[Você poder ler este texto ao som de Você Vai Lembrar de Mim]
Tu eras alguém que eu queria por perto, mesmo que fosse assim, de longe. O beijo era de cinema, o sexo impecável e as conversas poderiam durar duas vidas. Ainda assim teríamos bons causos para contar aos filhos que não tivemos. De relance, me perdia nos teus olhos, claros como geada, enquanto escutava tua voz me dizendo que nós formávamos um belo casal. Pouca roupa e sem vergonha nenhuma, sabíamos queimar nossos corpos num encaixe perfeito, entre as minhas coxas e os teus braços.
E como era bom aquilo, aquela sensação de calmaria, em meio a filmes ruins e o sofá apertado. Confesso que cheguei sem intenção de ficar, mas teu sorriso era convidativo demais para que a gente só trepasse e se despedisse. Uma xícara de café, depois um cigarro, e um Yakult pela manhã. Antes que eu te deixasse ali, planejando as próximas horas entre os teus compromissos e a academia. Eu descia do 14ª andar com os pés tão firmes quanto os de alguém que caminhava nas nuvens por acreditar que nós realmente iríamos nos tornar mais do que bons amigos.
Mas como toda boa história, a nossa não foi diferente. E só digo nossa porque eu realmente achava que daria em alguma coisa. Tu que começaste com aquele ”era uma vez…”, me deixando apenas com a parte de ser feliz para sempre sozinho.
Aos poucos, fui entendendo que mesmo com toda aquela química (e física) reunidas entre quatro paredes, talvez fosse apenas um gostar no sentido figurado. Tu vinhas, fazias cena, ias embora e eu ficava esperando a cortina fechar para bater palmas. Nunca aconteceu.

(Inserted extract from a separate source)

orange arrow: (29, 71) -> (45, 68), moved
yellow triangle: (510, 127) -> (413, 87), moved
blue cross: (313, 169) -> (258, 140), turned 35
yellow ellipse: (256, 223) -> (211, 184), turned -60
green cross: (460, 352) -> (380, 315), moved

Não enalteci minha raiva e muito menos vangloriei meu ego por ter me negado qualquer fissura de arrependimento. Lentamente, definhei minhas expectativas, uma a uma, até que a certeza colocasse as mãos sobre os meus ombros e me mandasse tocar o barco:
– Pode ir meu filho, que desse mato não sai cachorro.

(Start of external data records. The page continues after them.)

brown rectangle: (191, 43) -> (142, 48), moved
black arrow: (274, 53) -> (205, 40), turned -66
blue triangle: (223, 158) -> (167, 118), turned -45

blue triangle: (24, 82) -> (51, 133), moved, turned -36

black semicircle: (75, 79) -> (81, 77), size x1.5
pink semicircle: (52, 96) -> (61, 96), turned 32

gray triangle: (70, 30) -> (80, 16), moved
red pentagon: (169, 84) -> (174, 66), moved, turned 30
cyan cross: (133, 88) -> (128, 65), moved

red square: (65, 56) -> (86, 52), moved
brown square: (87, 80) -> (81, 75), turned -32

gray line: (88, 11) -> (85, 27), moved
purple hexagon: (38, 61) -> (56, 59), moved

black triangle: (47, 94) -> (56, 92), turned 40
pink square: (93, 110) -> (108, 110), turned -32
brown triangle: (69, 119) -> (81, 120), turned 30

Teu porteiro diria que eu saí bufando rancor ou mal estar na última vez em que pisei no no teu prédio. Mas veja bem, eu não te queria mal, mas ainda te queria. Então sorri, respirei e segui em frente. Sem precisar enfrentar qualquer desejo que pudesse me fazer perder o sono depois, por ter sonhado acordado. Já não me importava mais se tu irias voltar para mim, pois eu já havia ido embora de nós.